Job candidates can screw up their chances in a crucial way when they think no one's watching



Flickr/Edson Chilundo

Your behavior is always being observed.

You may think no one's paying attention, but how you treat receptionists and waitstaff can make the difference between whether or not you get hired for a job.


Several top execs and hiring professionals agree that acting nasty or dismissive when you speak to people in these positions is a big turnoff.

A 2006 USA Today article mentions several business leaders who abide by the "waiter rule," which is commonly attributed to both Raytheon CEO Bill Swanson and Dave Barry.
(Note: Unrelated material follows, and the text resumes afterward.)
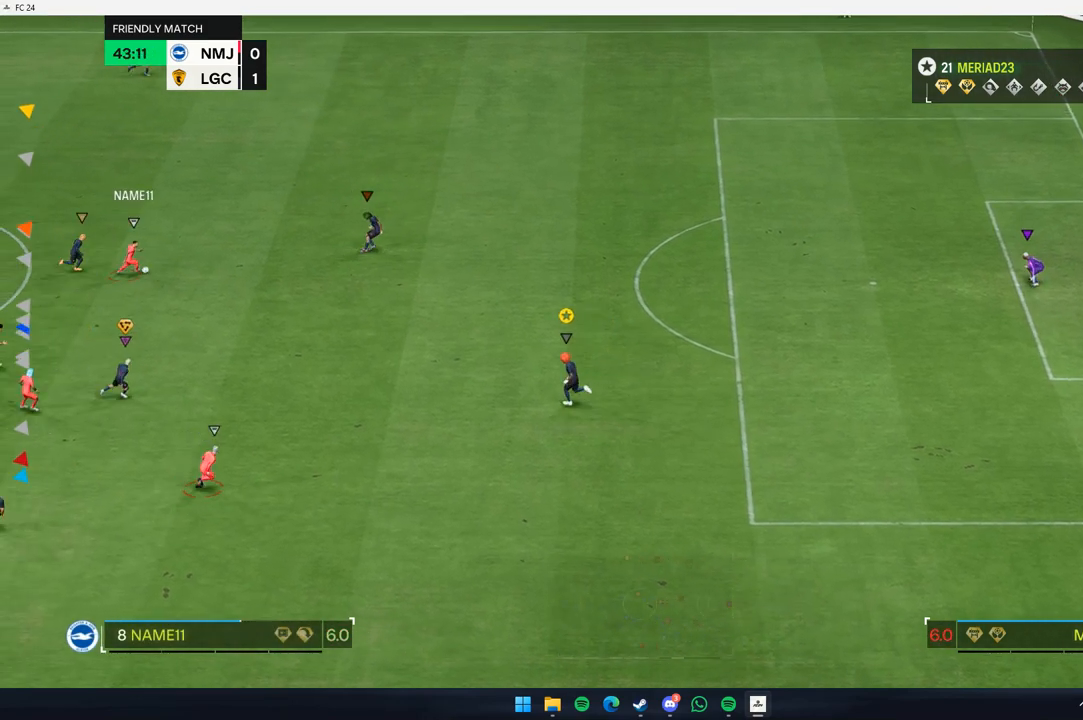
{"dt_ms": 500, "buttons": [], "left_stick": "up-right"}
For example, according to USA Today, Panera Bread CEO Ron Shaich says he was once interviewing a candidate for general counsel. Though she was nice to him, Shaich said she was "amazingly rude" to someone cleaning the tables, and he didn't give her the job.

Other execs say they find out how job candidates treated the company receptionist before making a final hiring decision.


The Wall Street Journal reported that first impressions formed while a job applicant is waiting in the lobby factor into the hiring decision between 5% and 10% of the time, typically when the employer is unsure about whether the candidate would be a good culture fit.

Jana Eggers, former CEO of Spreadsheet, said she always solicited feedback from her receptionist: "I'll want to know if someone comes in and if they weren't polite, if they didn't say, 'Hello,' or ask them how they were. It's really important to me," she told Adam Bryant at The New York Times.

Meanwhile, Tim Brown, CEO and president of IDEO, wrote that he always checks in with the employee at the front desk to see how the candidate behaved when they arrived. "Were they polite and friendly or did they treat the receptionist poorly?" he said. "If it's the latter, I know they only relate well to those in their perceived social group. Not very empathic or human-centered."

Bottom line? Never assume that your interactions with certain people "don't matter" for shaping your reputation. It might sound creepy, but at least when it comes to business, your behavior is always being observed.

Besides, acting in a kind and respectful manner to everyone you meet is the decent thing to do.